The Suns initially extended a qualifying offer to Brooks for the 2012-13 season but would later withdraw the offer, making him an unrestricted free agent. So once again, Aaron Brooks was homeless, in a basketball sense.
The day after the Suns withdrew the offer, Brooks got a call from his old friend Bert Garcia asking him to come help with Viper youth camps. While he was in the area, Brooks met informally with Rockets general manager Daryl Morey and Rockets coach Kevin McHale about potentially returning to Houston as the starting point guard, since a disgruntled and unhappy Kyle Lowry had been traded to Toronto.
By mid-July Brooks had the Houston Rockets, Dallas Mavericks and Sacramento Kings requesting his point guard services for next year. On July 16 he announced that he would sign with the Kings, a two year deal worth $3.3 million. He also received a player option that allows him to opt out of the contract if his performance next season is deemed worthy beyond the $3.3 million guaranteed. He will serve as the primary backup to current Sacramento starter and former Washington Husky star Isaiah Thomas.

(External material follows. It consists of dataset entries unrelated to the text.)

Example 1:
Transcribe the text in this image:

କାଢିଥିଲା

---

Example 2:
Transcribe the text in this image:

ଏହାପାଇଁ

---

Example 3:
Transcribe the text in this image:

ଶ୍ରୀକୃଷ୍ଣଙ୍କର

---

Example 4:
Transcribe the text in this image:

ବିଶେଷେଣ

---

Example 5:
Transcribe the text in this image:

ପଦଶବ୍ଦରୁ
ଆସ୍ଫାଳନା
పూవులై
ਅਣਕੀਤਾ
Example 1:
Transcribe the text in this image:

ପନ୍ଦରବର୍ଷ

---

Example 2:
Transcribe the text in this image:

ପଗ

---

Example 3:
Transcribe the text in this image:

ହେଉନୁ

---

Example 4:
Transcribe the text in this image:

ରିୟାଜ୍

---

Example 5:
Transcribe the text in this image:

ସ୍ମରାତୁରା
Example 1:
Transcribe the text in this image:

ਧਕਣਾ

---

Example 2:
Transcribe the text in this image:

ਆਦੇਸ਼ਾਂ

Aaron Brooks did not spend his collegiate basketball career at a basketball powerhouse. As a result, he thought the hard part of trying to become an NBA player was getting drafted. Little did he know, for him, that was actually the easy part. The roughest ordeal of the 27 year-old’s journey thus far has been a lack of opportunity to show teams and scouts that he’s still got what it takes to play every day, and that his jaw-dropping crossovers and deep three-pointers those same teams and scouts saw while he was a Duck are still there.

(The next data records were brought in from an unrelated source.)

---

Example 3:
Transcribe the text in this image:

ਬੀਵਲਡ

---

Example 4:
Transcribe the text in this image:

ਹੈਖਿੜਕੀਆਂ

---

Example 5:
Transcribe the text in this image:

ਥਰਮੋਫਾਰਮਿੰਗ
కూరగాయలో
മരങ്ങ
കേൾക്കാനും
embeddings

Tim Hardaway, one of the best point guards ever to play in the NBA once said, “I didn’t like how my NBA career ended because I wanted to go out on my own terms. But nobody tried to believe in me, that I could go back and play. I can still play at 39.”
Aaron Brooks has spent the last five years trying to prove to NBA teams that he is someone to believe in. He did after all help head the Rockets into the 2009 playoffs. The former Duck spent the last year playing in China trying to prove to NBA teams that he can come back to the NBA and play even at 27. Aaron Brooks is finally back in professional basketball in the United States, but it took a hefty helping of passion and persistence to keep that flame going.
Nevertheless, with some Rěnnài and an ankle-breaking crossover move, The headband-wearing Agent 0 of old looks to make another drive at the NBA.